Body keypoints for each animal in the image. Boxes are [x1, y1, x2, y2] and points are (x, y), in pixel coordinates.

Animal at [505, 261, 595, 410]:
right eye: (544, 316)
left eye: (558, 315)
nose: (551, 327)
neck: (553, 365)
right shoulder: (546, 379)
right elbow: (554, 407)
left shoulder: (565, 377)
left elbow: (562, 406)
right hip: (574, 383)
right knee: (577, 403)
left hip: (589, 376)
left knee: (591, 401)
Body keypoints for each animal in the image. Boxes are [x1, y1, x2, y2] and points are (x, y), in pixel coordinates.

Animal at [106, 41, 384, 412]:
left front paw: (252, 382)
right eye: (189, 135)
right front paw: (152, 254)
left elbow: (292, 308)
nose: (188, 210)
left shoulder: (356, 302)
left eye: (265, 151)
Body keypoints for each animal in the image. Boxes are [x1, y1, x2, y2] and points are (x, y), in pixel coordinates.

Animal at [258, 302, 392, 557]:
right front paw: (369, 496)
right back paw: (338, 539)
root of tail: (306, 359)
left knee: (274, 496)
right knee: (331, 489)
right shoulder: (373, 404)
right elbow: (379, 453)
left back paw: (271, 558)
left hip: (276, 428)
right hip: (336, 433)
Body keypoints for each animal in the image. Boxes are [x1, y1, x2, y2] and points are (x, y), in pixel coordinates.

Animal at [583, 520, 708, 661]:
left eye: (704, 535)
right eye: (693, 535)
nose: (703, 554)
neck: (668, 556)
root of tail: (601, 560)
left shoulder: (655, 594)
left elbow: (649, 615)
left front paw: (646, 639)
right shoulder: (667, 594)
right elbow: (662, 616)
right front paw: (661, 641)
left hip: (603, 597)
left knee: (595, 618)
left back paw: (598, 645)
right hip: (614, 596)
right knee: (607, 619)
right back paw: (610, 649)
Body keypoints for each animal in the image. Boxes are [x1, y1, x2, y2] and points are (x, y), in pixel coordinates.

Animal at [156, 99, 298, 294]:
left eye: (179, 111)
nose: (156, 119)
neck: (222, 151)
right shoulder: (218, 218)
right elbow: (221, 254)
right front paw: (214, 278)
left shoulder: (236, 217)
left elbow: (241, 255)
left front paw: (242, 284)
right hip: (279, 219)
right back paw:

→ **THE TASK**
Return all the lines shown above, word for word.

→ **EXERCISE RESPONSE**
Body keypoints for each animal in the image. Boxes are [x1, y1, x2, y2] and points are (x, y), in pixel coordinates.

Animal at [505, 261, 595, 410]:
right eye: (544, 316)
left eye: (558, 315)
nose: (551, 327)
neck: (553, 365)
right shoulder: (546, 379)
right elbow: (554, 407)
left shoulder: (565, 377)
left elbow: (562, 406)
right hip: (574, 383)
right knee: (577, 403)
left hip: (589, 376)
left knee: (591, 401)
Body keypoints for each animal in the image. Boxes are [x1, y1, x2, y2] and points are (x, y), in pixel coordinates.

Animal at [106, 41, 384, 412]:
left front paw: (252, 382)
right eye: (189, 135)
right front paw: (152, 254)
left elbow: (292, 308)
nose: (188, 210)
left shoulder: (356, 302)
left eye: (265, 151)
Body keypoints for each animal in the image. Boxes are [x1, y1, x2, y2] and points are (x, y), in pixel coordinates.

Animal at [258, 302, 392, 557]:
right front paw: (369, 496)
right back paw: (338, 539)
root of tail: (306, 359)
left knee: (274, 496)
right knee: (331, 489)
right shoulder: (373, 404)
right elbow: (379, 453)
left back paw: (271, 558)
left hip: (276, 428)
right hip: (336, 433)
Body keypoints for each animal in the image. Boxes are [x1, y1, x2, y2] and points are (x, y), in pixel coordinates.

Animal at [583, 520, 708, 661]:
left eye: (704, 535)
right eye: (693, 535)
nose: (703, 554)
neck: (668, 556)
root of tail: (601, 560)
left shoulder: (655, 594)
left elbow: (649, 615)
left front paw: (646, 639)
right shoulder: (667, 594)
right elbow: (662, 616)
right front paw: (661, 641)
left hip: (603, 597)
left knee: (595, 618)
left back paw: (598, 645)
right hip: (614, 596)
right knee: (607, 619)
right back paw: (610, 649)
Body keypoints for each animal in the image. Boxes are [x1, y1, x2, y2] and points are (x, y), in pixel coordinates.

Animal at [156, 99, 298, 294]:
left eye: (179, 111)
nose: (156, 119)
neck: (222, 151)
right shoulder: (218, 218)
right elbow: (221, 254)
right front paw: (214, 278)
left shoulder: (236, 217)
left elbow: (241, 255)
left front paw: (242, 284)
right hip: (279, 219)
right back paw:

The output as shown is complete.